Se você quer mesmo saber o que me impede de tentar isso de novo, a explicação é muito simples: Eu estava lá.
Eu estava lá. Eu ouvi tudo o que você disse. Cada frase dura que você repetia enquanto me via desmoronar. Eu me lembro do seu olhar opaco, do seu timbre todo formal, da sua face pálida, da sua testa franzida, das mãos frias segurando o meu rosto.
Eu estava lá. Eu vi sua expressão, nela só havia um misto de pena e indiferença, não havia nada do amor, não havia nada da paixão, nada havia nada. Eu estava lá e por instantes duvidei do que saía facilmente daqueles lábios que até então só tentavam me roubar mais um beijo antes das nossas breves despedidas.
Eu estava lá e pensei que você estava fora de si, que tinha usado alguma substância alucinógena ou que tinha enlouquecido de vez. Não. Você foi bem claro, e frio, e cruel. Não demonstrou o mínimo da consideração que eu achei, inocentemente, que tinha conquistado até ali.

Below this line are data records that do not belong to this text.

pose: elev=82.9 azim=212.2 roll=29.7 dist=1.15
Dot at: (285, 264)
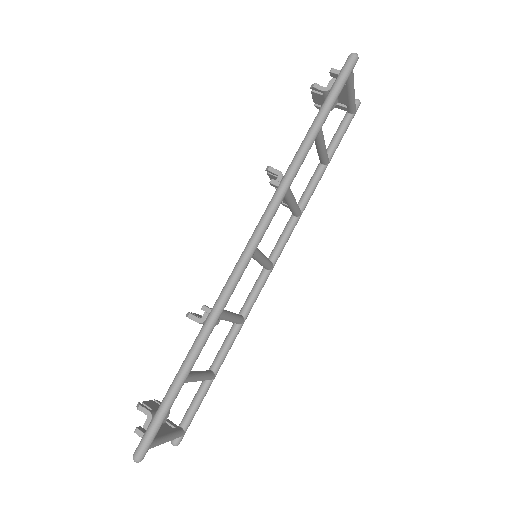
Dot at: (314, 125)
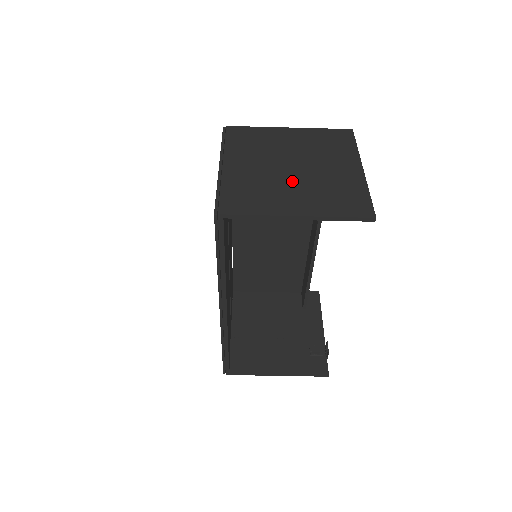
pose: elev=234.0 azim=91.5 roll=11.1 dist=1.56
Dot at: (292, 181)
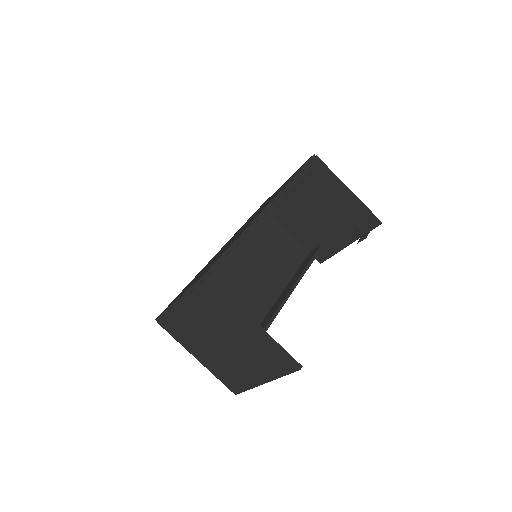
Dot at: (327, 205)
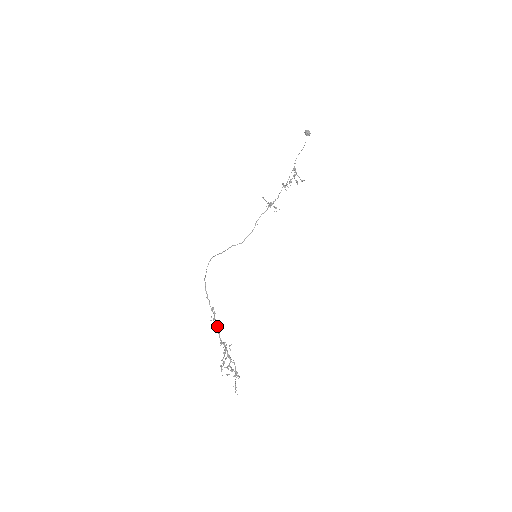
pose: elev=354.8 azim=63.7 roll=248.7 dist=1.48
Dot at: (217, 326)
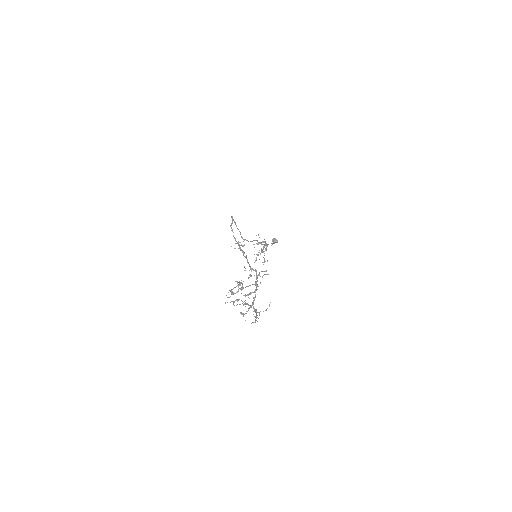
Dot at: occluded
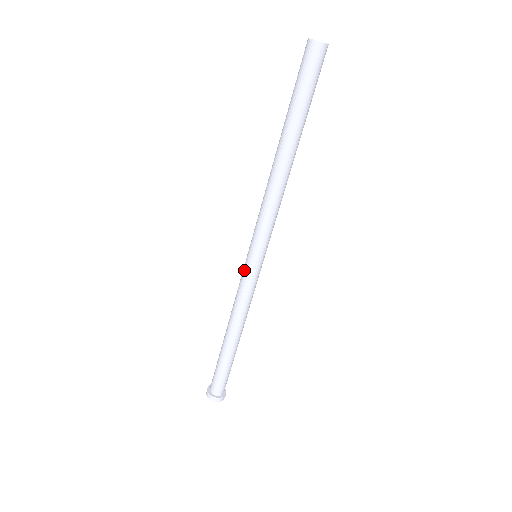
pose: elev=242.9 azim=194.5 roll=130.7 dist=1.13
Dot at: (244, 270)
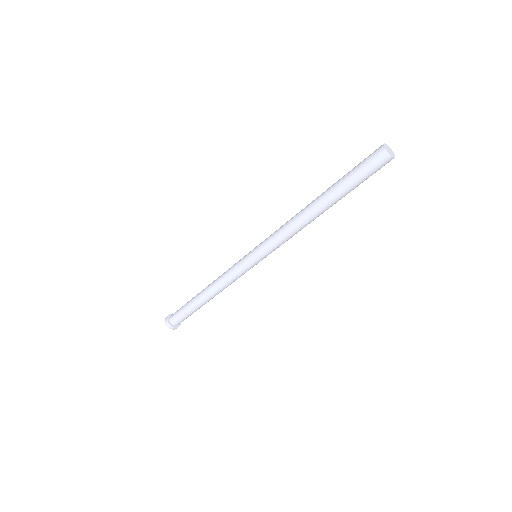
Dot at: (245, 266)
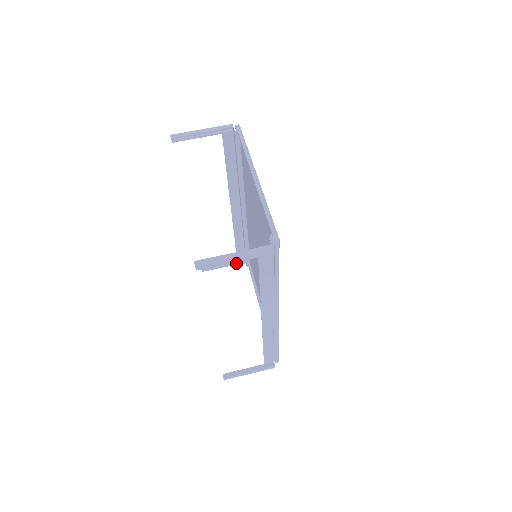
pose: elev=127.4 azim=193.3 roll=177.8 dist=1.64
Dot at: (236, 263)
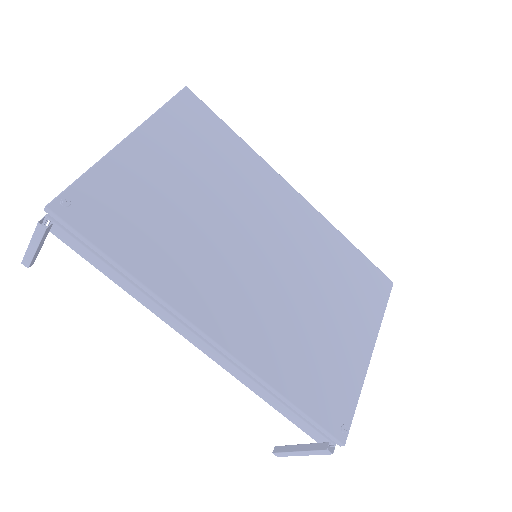
Dot at: occluded
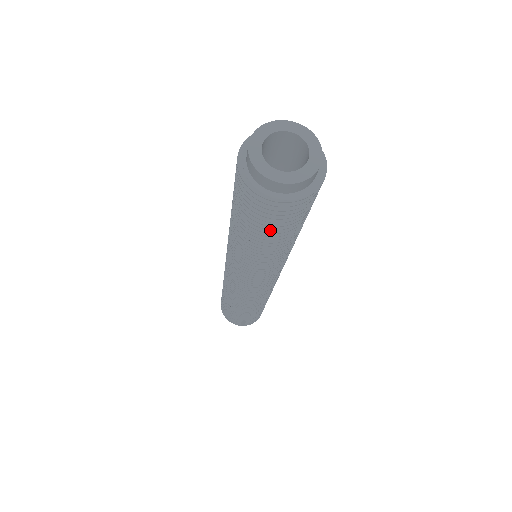
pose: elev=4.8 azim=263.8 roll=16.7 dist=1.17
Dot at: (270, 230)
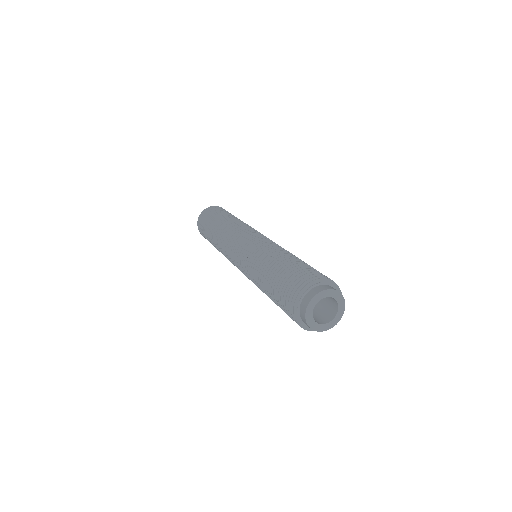
Dot at: occluded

Eu estava lá na noite após a conversa final e em todas as seguintes.
Eu estava lá na insônia, na falta de concentração na aula, no travesseiro molhado, na caixa de chocolate devorada, no rosto borrado, nos copos a mais, nos pratos a menos, nos quilos perdidos, nas várias recusas aos convites interessantes e no pensamento recorrente que vivia a buscar uma explicação pra isso tudo.
Eu estava lá em cada minuto que eu olhava para tela do celular esperando que alguma mensagem ou ligação surgisse, nos eventos em que me perguntaram “por que ele não veio?”, quando meus amigos diziam que logo você se arrependeria e nas cenas que passavam como um filme na minha cabeça e que insistiam em só mostrar a melhor parte de nós.
Eu também estava lá quando notei que uma pessoa que se mostra feliz sem mim, não merece o meu luto, quando passei a pensar cada vez menos em você e quando os momentos de riso superaram os de saudade. Eu estava lá quando aprendi que uma vida sozinha pode ser tão bonita quanto uma vida a dois, quando me permiti fazer coisas diferentes e conhecer pessoas novas e quando compreendi que você era só mais um cara que aparece pra gente ver o que não quer.
É por isso que eu não volto. Por favor, entenda. Eu fui sem vontade, sim. Mas enquanto eu ia, me encontrei e agora, cara, só ando pra frente. Que fique bem claro que não é por orgulho, medo ou alguma vingancinha besta. Eu já passei dessa fase faz tempo. É que eu estava lá, você não. E embora eu acredite em todo esse seu arrependimento, é muito tarde. Você me deixou sozinha e eu descobri que me viro melhor sem você.
Você está errado quando diz que eu estou desistindo do amanhã que a gente tanto planejou. Ainda imagino o futuro, só que agora é um pouco diferente: Eu estou lá, você não.